= Gerald Gartlehner =

Gerald Gartlehner (born 30 March 1969, Steyr) is an Austrian physician, health scientist and clinical epidemiologist. Considered a pioneer in the field of evidence-based medicine in Austria, Gartlehner has dedicated much of his career to establishing and promoting the use of evidence syntheses to make sound clinical and health policy decisions. Gartlehner was ranked in the top 1% of highly cited researchers in 2020, 2021, 2022 and 2023.

== Biography ==
From 1987 to 1994, Gerald Gartlehner studied medicine at the University of Vienna. He then trained as a general physician in Vienna from 1995 to 2001.

From 2001 to 2002, Gartlehner studied public health at the University of North Carolina at Chapel Hill, USA and graduated with a Master of Public Health. Until 2007, he worked at the Sheps Center for Health Services Research at the University of North Carolina, specializing in evidence syntheses.

Since 2008, Gartlehner has been a professor of evidence-based medicine at the University for Continuing Education Krems, where he is the founder and director of the Department of Evidence-Based Medicine and Evaluation. In 2017, the department was named a WHO Collaborating Centre for Evidence-based Medicine. Since 2010 he has been the director of Cochrane Austria.

In 2011, Gartlehner qualified as a university lecturer for epidemiology at the Medical University of Vienna.

Since 2011, Gartlehner has been deputy director of RTI International - University of North Carolina Evidence-based Practice Center in the United States.

In 2017 and 2018 Gartlehner was a member of the Board of Trustees of Cochrane. Following the controversial expulsion of Peter Gotzsche from Cochrane in 2018, Gartlehner resigned from the Cochrane Board of Trustees, together with three other Board members.
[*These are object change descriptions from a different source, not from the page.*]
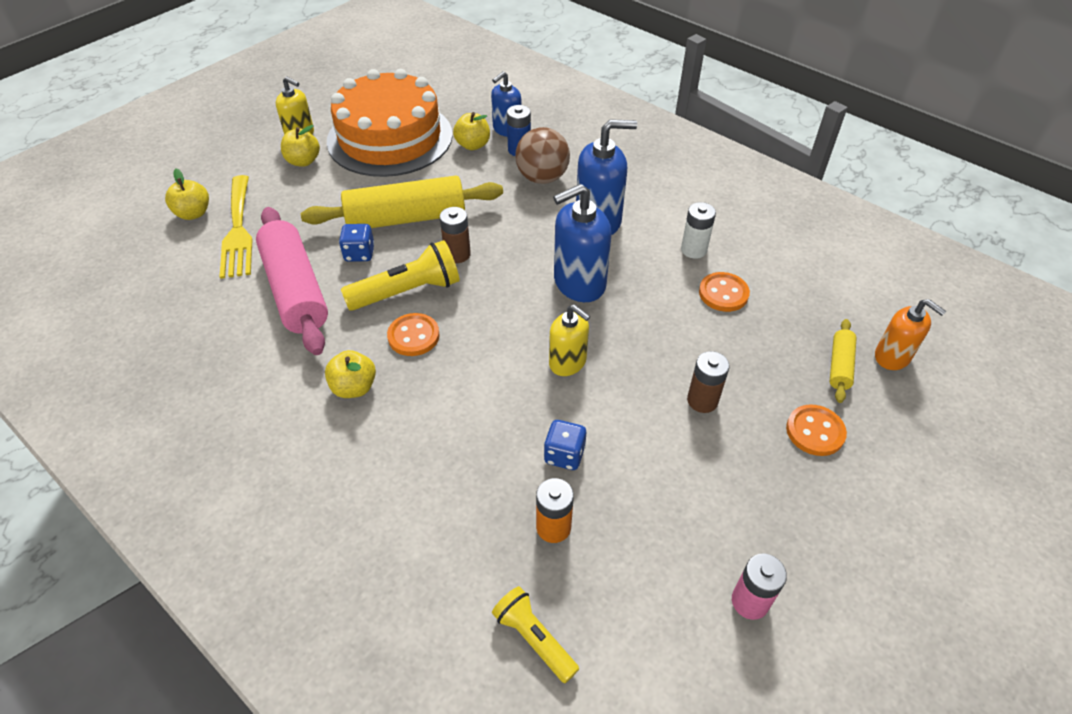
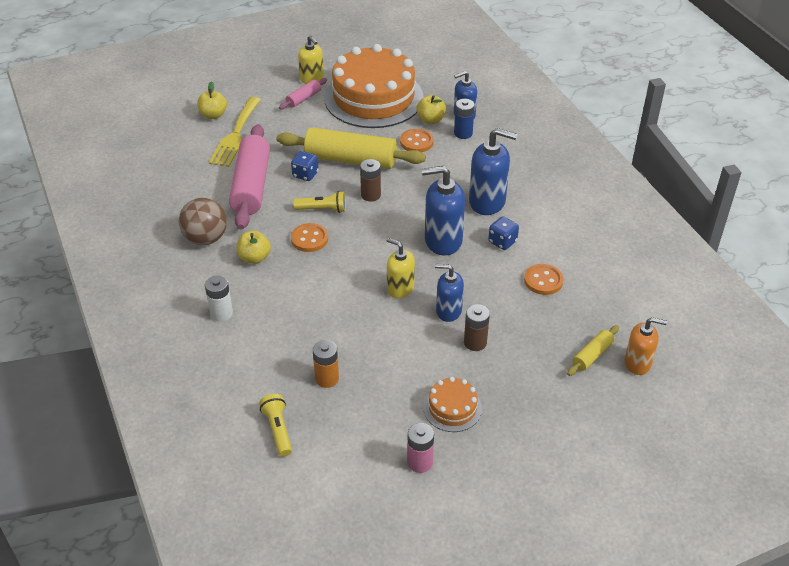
camera: 25 degrees right, 5 degrees down
(303, 161) = (303, 98): yellow apple -> pink rolling pin
(408, 292) = (322, 209): yellow flashlight -> yellow flashlight, size x0.62
(542, 178) = (466, 159): brown ball -> brown ball (206, 238)
(564, 455) = (360, 342): blue dice -> blue dice (502, 242)
(568, 362) = (400, 288): yellow soap dispenser -> yellow soap dispenser turned 150 degrees clockwise
(644, 371) = (448, 311): none -> blue soap dispenser
(693, 250) = (544, 244): white battery -> white battery (221, 313)
(736, 502) = (452, 408): none -> orange cake
(815, 431) = (539, 388): orange button -> orange button (416, 142)
(892, 357) = (637, 363): orange soap dispenser -> orange soap dispenser turned 60 degrees counterclockwise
Gartlehner has teaching appointments at the Sigmund Freud Private University, the Karl Landsteiner University of Health Sciences in Krems, Austria, and the Paris Descartes University in Paris, France.

Gerald Gartlehner has served and continues to serve on numerous scientific advisory boards and commissions worldwide, including the Institute for Quality and Efficiency in Health Care (IQWIG), Gesundheit Österreich GmbH, the Supreme Sanitary Council, and the Austrian Screening Committee.

In February 2020 the WHO tasked Gerald Gartlehner to head an emergency team for producing rapid summaries of evidence-based research studies regarding COVID-19.